This is the great opportunity. I think that we must grasp it. I am very keen to work with all members of the Assembly and the entire Canberra community to ensure that we do not let this opportunity slip, that we do not in any way miss the boat and lose the opportunity or that we do not maximise this great opportunity because, if we do not grasp it, we will lose it and it is fundamentally important for our future. We can ratchet a lot out of it and I certainly do appreciate the support of all members. I appreciate the support that the opposition has shown. I look forward to working particularly with all members but specifically with the Leader of the Opposition and the opposition to ensure that we do maximise the opportunity presented to us through the centenary.
I ask that further questions be placed on the notice paper.
Personal explanations
MR MULCAHY (Molonglo): Under standing order 46 I seek leave to make a personal explanation.

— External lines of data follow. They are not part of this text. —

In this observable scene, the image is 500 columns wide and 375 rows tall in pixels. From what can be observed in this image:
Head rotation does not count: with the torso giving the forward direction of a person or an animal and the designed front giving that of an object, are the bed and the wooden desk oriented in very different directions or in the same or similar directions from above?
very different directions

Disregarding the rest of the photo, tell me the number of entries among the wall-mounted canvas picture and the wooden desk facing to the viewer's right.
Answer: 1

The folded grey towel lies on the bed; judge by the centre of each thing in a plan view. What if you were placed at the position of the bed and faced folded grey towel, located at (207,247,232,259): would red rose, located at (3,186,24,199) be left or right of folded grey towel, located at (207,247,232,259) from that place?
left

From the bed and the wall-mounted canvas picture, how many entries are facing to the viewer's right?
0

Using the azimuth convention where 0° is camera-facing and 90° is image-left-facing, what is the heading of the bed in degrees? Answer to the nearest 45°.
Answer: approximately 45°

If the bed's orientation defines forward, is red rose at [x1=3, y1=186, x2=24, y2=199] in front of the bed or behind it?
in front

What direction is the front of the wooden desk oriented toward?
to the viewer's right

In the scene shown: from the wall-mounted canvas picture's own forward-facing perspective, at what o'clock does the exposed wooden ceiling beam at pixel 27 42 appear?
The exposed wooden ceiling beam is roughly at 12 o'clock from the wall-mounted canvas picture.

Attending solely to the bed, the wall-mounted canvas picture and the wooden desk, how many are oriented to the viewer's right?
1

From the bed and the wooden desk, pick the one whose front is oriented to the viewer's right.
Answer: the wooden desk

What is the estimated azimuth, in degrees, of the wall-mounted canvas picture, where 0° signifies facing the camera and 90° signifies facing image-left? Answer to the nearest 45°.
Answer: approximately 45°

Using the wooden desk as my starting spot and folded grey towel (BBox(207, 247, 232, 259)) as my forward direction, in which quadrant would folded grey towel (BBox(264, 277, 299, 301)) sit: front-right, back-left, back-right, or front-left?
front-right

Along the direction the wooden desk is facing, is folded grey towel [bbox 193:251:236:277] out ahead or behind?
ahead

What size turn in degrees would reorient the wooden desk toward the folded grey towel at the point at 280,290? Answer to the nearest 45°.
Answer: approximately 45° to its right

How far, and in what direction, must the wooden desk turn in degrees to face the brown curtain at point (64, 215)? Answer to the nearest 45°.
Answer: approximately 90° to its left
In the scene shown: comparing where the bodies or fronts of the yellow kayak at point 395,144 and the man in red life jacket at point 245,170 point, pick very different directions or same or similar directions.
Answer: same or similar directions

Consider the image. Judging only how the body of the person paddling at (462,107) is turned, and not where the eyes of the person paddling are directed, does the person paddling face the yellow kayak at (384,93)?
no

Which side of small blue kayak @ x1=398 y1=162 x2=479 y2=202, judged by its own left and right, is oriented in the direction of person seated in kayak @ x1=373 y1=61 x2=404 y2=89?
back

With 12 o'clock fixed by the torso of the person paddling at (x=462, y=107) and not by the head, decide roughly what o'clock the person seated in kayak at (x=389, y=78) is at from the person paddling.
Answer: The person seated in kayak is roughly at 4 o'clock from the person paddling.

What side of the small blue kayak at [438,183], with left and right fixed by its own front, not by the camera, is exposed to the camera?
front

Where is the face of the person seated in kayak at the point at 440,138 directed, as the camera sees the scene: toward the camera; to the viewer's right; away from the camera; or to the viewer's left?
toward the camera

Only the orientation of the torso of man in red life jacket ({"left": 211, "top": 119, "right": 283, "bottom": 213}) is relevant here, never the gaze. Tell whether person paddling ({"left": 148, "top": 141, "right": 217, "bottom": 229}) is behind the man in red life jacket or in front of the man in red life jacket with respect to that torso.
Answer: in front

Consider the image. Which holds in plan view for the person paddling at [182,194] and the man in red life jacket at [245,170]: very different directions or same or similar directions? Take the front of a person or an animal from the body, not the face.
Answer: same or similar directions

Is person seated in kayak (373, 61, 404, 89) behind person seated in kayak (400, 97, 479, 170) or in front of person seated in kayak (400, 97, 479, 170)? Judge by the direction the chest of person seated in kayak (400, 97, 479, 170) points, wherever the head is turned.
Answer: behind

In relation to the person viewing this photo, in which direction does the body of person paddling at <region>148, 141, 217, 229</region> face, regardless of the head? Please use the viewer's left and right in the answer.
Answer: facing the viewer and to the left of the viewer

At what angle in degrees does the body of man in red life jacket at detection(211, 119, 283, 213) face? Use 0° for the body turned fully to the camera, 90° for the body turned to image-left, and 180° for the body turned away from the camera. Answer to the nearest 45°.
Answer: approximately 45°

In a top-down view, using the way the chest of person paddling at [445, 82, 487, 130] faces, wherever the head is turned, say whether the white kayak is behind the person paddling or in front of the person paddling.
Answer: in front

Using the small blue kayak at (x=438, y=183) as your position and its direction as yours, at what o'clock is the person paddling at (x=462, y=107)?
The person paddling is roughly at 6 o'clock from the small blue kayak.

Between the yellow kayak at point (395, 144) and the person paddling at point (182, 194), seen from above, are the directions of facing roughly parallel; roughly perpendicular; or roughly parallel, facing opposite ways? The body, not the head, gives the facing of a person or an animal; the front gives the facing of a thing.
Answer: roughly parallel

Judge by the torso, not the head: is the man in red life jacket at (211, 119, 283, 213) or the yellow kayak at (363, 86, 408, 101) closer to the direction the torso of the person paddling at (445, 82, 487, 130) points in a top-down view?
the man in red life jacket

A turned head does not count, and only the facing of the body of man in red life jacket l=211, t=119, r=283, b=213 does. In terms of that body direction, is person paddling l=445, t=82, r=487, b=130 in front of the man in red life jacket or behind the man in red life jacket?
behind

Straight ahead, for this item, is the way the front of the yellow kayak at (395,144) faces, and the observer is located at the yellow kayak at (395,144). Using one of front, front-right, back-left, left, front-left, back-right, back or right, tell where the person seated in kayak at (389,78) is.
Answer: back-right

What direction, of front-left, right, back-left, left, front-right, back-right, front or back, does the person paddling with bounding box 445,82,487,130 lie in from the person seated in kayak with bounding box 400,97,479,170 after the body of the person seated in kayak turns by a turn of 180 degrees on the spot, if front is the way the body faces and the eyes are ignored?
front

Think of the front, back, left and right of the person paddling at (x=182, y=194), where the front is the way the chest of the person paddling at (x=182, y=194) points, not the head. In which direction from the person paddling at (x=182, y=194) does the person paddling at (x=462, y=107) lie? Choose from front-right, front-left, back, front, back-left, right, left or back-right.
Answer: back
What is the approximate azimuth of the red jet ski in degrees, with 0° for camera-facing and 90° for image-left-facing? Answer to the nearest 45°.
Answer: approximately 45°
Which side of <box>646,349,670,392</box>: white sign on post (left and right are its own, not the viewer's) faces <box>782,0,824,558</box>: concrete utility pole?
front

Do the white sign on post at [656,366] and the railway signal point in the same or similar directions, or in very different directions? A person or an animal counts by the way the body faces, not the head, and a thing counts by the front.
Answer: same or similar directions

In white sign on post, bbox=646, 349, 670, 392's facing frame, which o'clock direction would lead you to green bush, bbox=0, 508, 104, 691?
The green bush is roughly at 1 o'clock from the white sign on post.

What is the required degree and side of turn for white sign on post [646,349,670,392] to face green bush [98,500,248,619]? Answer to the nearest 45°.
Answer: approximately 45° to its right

MR SPEAKER: The member may proceed.
MR MULCAHY: Mr Speaker, during debate yesterday the Treasurer said he believed that I might have misrepresented him. He said words to the effect that I had said that he had failed to produce reports on the business migration program that he had promised to present in the Assembly. The actual words I used were:
… to date there have been no systems of measurement maintained or official reports produced since the program’s launch that gauge the success or failure of the program, despite assurances that quarterly reports would be issued. Instead, the government … chosen to rely on anecdotal evidence to measure the program’s performance, with an assurance from the Treasurer’s office that hard statistical data will be coming soon …

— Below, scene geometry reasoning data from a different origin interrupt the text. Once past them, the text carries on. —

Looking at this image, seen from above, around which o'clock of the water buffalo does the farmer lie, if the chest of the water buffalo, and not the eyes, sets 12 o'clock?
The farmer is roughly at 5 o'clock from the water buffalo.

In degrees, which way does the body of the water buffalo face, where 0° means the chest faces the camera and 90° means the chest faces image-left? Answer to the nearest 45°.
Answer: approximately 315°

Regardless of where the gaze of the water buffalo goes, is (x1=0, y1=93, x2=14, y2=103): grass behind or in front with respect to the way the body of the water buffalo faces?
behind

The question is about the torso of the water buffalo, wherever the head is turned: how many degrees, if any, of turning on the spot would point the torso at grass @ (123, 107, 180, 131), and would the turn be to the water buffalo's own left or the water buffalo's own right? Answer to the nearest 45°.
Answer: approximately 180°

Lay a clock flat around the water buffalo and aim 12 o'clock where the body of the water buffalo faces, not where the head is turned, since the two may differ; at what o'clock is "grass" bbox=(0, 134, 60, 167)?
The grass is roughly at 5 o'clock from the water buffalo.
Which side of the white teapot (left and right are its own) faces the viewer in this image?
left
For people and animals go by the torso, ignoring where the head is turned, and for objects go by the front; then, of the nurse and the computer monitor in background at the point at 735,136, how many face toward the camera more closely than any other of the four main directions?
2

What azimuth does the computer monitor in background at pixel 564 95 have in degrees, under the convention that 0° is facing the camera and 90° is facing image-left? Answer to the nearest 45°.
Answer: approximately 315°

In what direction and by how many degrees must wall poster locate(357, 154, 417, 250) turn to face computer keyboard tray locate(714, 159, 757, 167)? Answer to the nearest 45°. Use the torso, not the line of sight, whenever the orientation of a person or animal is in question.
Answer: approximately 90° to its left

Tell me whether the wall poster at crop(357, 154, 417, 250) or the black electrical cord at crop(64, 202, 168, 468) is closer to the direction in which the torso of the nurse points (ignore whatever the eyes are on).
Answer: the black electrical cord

The first part of that information on which my remarks were based came from the ACT government skills and business migration strategy, which reports—
MR SPEAKER: How have you been misrepresented?
MR MULCAHY: I was misrepresented in that the Treasurer made the statement that I needed to apologise to the Assembly for accusing him of failing to present information to the Assembly. What I am explaining, Mr Speaker, is that I did not put that point of view. I simply said the quarterly reports had not been issued despite assurances. The second part of the information that the government—
MR SPEAKER: Well, you have explained yourself.